Extracted data entries:
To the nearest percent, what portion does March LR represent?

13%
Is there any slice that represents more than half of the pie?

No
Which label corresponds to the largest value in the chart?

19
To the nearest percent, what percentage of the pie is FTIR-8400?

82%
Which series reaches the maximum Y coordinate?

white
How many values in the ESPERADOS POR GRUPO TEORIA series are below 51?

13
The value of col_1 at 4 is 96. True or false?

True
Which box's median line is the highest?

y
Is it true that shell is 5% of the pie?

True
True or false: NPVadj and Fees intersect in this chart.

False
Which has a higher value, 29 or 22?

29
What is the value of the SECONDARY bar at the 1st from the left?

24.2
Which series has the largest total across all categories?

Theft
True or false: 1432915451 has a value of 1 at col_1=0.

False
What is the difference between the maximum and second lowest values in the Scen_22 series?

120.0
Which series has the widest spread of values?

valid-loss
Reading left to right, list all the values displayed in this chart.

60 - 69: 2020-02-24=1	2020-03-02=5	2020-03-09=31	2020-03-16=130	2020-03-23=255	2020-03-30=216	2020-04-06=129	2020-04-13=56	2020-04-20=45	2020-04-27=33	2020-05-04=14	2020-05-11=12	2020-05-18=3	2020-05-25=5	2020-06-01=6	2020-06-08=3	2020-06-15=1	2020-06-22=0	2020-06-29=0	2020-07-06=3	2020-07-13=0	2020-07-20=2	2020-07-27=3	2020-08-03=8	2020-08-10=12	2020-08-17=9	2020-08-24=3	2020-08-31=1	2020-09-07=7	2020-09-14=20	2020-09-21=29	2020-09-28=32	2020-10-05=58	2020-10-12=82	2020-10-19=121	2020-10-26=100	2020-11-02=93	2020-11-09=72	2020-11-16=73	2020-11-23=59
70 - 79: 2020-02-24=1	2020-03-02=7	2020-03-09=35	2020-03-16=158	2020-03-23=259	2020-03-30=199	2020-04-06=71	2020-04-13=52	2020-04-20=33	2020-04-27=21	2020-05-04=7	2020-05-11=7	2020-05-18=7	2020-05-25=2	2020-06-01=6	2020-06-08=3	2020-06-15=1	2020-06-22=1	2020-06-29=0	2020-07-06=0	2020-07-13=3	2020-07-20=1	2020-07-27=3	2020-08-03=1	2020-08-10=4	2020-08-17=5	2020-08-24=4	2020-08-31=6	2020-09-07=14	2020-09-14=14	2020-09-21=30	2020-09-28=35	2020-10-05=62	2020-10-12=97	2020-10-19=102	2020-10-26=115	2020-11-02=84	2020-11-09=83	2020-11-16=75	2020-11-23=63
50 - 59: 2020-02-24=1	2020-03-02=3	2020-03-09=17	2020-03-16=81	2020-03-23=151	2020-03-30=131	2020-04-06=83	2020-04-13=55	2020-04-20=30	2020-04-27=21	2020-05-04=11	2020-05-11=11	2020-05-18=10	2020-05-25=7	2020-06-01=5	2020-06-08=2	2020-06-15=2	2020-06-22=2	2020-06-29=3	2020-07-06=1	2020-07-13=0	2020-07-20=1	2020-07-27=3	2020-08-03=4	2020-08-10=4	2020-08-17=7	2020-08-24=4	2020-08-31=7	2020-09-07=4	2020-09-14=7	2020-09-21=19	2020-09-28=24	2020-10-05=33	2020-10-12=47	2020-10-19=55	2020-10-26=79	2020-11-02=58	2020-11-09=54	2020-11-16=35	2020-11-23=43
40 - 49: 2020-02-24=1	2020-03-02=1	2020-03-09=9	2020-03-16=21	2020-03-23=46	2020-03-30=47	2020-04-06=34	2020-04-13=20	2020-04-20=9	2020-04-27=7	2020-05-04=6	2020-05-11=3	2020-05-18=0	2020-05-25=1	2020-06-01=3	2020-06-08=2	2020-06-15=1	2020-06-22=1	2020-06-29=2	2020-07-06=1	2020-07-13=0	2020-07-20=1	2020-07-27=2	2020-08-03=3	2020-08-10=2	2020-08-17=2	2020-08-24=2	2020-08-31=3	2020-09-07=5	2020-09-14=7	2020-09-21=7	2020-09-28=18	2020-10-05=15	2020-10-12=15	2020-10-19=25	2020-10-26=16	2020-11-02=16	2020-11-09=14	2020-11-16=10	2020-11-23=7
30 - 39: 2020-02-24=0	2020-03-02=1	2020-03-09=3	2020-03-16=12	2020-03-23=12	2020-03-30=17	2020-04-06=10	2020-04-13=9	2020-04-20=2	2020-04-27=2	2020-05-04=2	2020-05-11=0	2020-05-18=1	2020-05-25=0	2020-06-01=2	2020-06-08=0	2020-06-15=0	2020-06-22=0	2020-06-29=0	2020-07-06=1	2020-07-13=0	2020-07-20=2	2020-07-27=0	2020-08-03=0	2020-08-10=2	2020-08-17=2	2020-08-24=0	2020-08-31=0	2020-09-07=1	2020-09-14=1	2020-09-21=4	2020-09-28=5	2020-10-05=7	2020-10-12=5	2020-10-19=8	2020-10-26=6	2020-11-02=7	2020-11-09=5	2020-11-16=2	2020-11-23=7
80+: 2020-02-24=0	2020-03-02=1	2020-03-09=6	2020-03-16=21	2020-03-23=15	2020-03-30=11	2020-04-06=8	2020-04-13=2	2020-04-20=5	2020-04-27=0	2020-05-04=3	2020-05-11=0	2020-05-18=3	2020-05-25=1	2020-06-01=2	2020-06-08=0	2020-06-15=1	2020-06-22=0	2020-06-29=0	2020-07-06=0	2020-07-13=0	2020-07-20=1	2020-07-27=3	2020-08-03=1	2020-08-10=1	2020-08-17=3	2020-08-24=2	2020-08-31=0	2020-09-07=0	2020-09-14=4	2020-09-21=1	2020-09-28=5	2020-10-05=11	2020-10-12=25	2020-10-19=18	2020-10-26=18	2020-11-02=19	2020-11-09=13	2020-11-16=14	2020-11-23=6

*Instructions for the task*
Write out the material above again, substituting "circle chart" for each occurrence of "pie" and leaving everything else unchanged.

*Answer to this exercise*
To the nearest percent, what portion does March LR represent?

13%
Is there any slice that represents more than half of the circle chart?

No
Which label corresponds to the largest value in the chart?

19
To the nearest percent, what percentage of the circle chart is FTIR-8400?

82%
Which series reaches the maximum Y coordinate?

white
How many values in the ESPERADOS POR GRUPO TEORIA series are below 51?

13
The value of col_1 at 4 is 96. True or false?

True
Which box's median line is the highest?

y
Is it true that shell is 5% of the circle chart?

True
True or false: NPVadj and Fees intersect in this chart.

False
Which has a higher value, 29 or 22?

29
What is the value of the SECONDARY bar at the 1st from the left?

24.2
Which series has the largest total across all categories?

Theft
True or false: 1432915451 has a value of 1 at col_1=0.

False
What is the difference between the maximum and second lowest values in the Scen_22 series?

120.0
Which series has the widest spread of values?

valid-loss
Reading left to right, list all the values displayed in this chart.

60 - 69: 2020-02-24=1	2020-03-02=5	2020-03-09=31	2020-03-16=130	2020-03-23=255	2020-03-30=216	2020-04-06=129	2020-04-13=56	2020-04-20=45	2020-04-27=33	2020-05-04=14	2020-05-11=12	2020-05-18=3	2020-05-25=5	2020-06-01=6	2020-06-08=3	2020-06-15=1	2020-06-22=0	2020-06-29=0	2020-07-06=3	2020-07-13=0	2020-07-20=2	2020-07-27=3	2020-08-03=8	2020-08-10=12	2020-08-17=9	2020-08-24=3	2020-08-31=1	2020-09-07=7	2020-09-14=20	2020-09-21=29	2020-09-28=32	2020-10-05=58	2020-10-12=82	2020-10-19=121	2020-10-26=100	2020-11-02=93	2020-11-09=72	2020-11-16=73	2020-11-23=59
70 - 79: 2020-02-24=1	2020-03-02=7	2020-03-09=35	2020-03-16=158	2020-03-23=259	2020-03-30=199	2020-04-06=71	2020-04-13=52	2020-04-20=33	2020-04-27=21	2020-05-04=7	2020-05-11=7	2020-05-18=7	2020-05-25=2	2020-06-01=6	2020-06-08=3	2020-06-15=1	2020-06-22=1	2020-06-29=0	2020-07-06=0	2020-07-13=3	2020-07-20=1	2020-07-27=3	2020-08-03=1	2020-08-10=4	2020-08-17=5	2020-08-24=4	2020-08-31=6	2020-09-07=14	2020-09-14=14	2020-09-21=30	2020-09-28=35	2020-10-05=62	2020-10-12=97	2020-10-19=102	2020-10-26=115	2020-11-02=84	2020-11-09=83	2020-11-16=75	2020-11-23=63
50 - 59: 2020-02-24=1	2020-03-02=3	2020-03-09=17	2020-03-16=81	2020-03-23=151	2020-03-30=131	2020-04-06=83	2020-04-13=55	2020-04-20=30	2020-04-27=21	2020-05-04=11	2020-05-11=11	2020-05-18=10	2020-05-25=7	2020-06-01=5	2020-06-08=2	2020-06-15=2	2020-06-22=2	2020-06-29=3	2020-07-06=1	2020-07-13=0	2020-07-20=1	2020-07-27=3	2020-08-03=4	2020-08-10=4	2020-08-17=7	2020-08-24=4	2020-08-31=7	2020-09-07=4	2020-09-14=7	2020-09-21=19	2020-09-28=24	2020-10-05=33	2020-10-12=47	2020-10-19=55	2020-10-26=79	2020-11-02=58	2020-11-09=54	2020-11-16=35	2020-11-23=43
40 - 49: 2020-02-24=1	2020-03-02=1	2020-03-09=9	2020-03-16=21	2020-03-23=46	2020-03-30=47	2020-04-06=34	2020-04-13=20	2020-04-20=9	2020-04-27=7	2020-05-04=6	2020-05-11=3	2020-05-18=0	2020-05-25=1	2020-06-01=3	2020-06-08=2	2020-06-15=1	2020-06-22=1	2020-06-29=2	2020-07-06=1	2020-07-13=0	2020-07-20=1	2020-07-27=2	2020-08-03=3	2020-08-10=2	2020-08-17=2	2020-08-24=2	2020-08-31=3	2020-09-07=5	2020-09-14=7	2020-09-21=7	2020-09-28=18	2020-10-05=15	2020-10-12=15	2020-10-19=25	2020-10-26=16	2020-11-02=16	2020-11-09=14	2020-11-16=10	2020-11-23=7
30 - 39: 2020-02-24=0	2020-03-02=1	2020-03-09=3	2020-03-16=12	2020-03-23=12	2020-03-30=17	2020-04-06=10	2020-04-13=9	2020-04-20=2	2020-04-27=2	2020-05-04=2	2020-05-11=0	2020-05-18=1	2020-05-25=0	2020-06-01=2	2020-06-08=0	2020-06-15=0	2020-06-22=0	2020-06-29=0	2020-07-06=1	2020-07-13=0	2020-07-20=2	2020-07-27=0	2020-08-03=0	2020-08-10=2	2020-08-17=2	2020-08-24=0	2020-08-31=0	2020-09-07=1	2020-09-14=1	2020-09-21=4	2020-09-28=5	2020-10-05=7	2020-10-12=5	2020-10-19=8	2020-10-26=6	2020-11-02=7	2020-11-09=5	2020-11-16=2	2020-11-23=7
80+: 2020-02-24=0	2020-03-02=1	2020-03-09=6	2020-03-16=21	2020-03-23=15	2020-03-30=11	2020-04-06=8	2020-04-13=2	2020-04-20=5	2020-04-27=0	2020-05-04=3	2020-05-11=0	2020-05-18=3	2020-05-25=1	2020-06-01=2	2020-06-08=0	2020-06-15=1	2020-06-22=0	2020-06-29=0	2020-07-06=0	2020-07-13=0	2020-07-20=1	2020-07-27=3	2020-08-03=1	2020-08-10=1	2020-08-17=3	2020-08-24=2	2020-08-31=0	2020-09-07=0	2020-09-14=4	2020-09-21=1	2020-09-28=5	2020-10-05=11	2020-10-12=25	2020-10-19=18	2020-10-26=18	2020-11-02=19	2020-11-09=13	2020-11-16=14	2020-11-23=6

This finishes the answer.